Ist das «ausgedehnte Bettelverbot» wirklich EMRK konform?
An der morgigen Grossratssitzung wird über die Wiedereinführung des Bettelverbots im Kanton Basel- Stadt beraten. Wie die Regierung in ihrem Ratschlag korrekterweise ausführt, ist ein absolutes Bettelverbot, wie es der Kanton Basel-Stadt bis zur Totalrevision des ÜStG kannte, nicht zulässig, denn es verstösst gegen die Garantien von Art. 8 EMRK, dem Schutz des Rechts auf Achtung des Privatlebens. Doch auch der nun von der Regierung vorgelegte Vorschlag für ein «ausgedehntes Bettelverbot» scheint aus unserer Sicht im Hinblick auf die Garantien von Art. 8 EMRK, welche im Urteil Lacatus gegen die Schweiz vom 19. Januar 2021 in Bezug auf das Betteln erstmals präzisiert wurden, bedenklich.

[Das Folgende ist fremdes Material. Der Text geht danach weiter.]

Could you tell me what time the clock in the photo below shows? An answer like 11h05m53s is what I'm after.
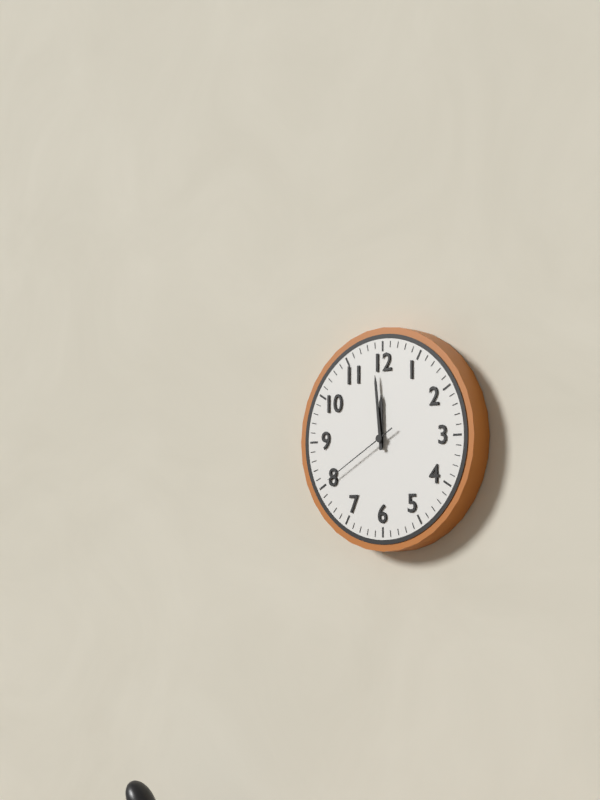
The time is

Im EGMR Urteil wird ausgeführt, dass lediglich der Schutz der öffentlichen Sicherheit und Ordnung, sowie der Schutz der Grundrechte Dritter in Form des Schutzes vor Menschenhandel und Ausbeutung, öffentliche Interessen sind, die eine Einschränkung des Bettelns erlauben. Es darf jedoch im Hinblick auf die Garantien von Art. 8 EMRK und mit Blick auf die Rechtsgleichheit nicht vorschnell auf ein öffentliches Interesse an einem weitgehenden Bettelverbot geschlossen werden.1 Insbesondere begründen subjektive Empfindungen gegenüber den Bettelnden als lästig oder störend noch kein hinreichendes öffentliches Interesse an einem Verbot und stellen wohl auch keine Gefährdung der öffentlichen Sicherheit dar.
Zudem zählt die vorgeschlagene örtliche Ausdehnung des Bettelverbots in § 9 Abs. 2 lit. a bis g des regierungsrätlichen Ratschlags eine solche Vielzahl von Orten auf, dass es fraglich ist, ob es sich hierbei überhaupt noch um eine Begrenzung des Bettelverbots handelt oder ob der Vorschlag der Regierung nicht vielmehr einem unzulässigen absoluten Verbot gleichkommt. Nur mit einer tatsächlichen und verhältnismässigen örtlichen Einschränkung des Bettelverbots ist ein solches mit den Garantien von Art. 8 EMRK vereinbar.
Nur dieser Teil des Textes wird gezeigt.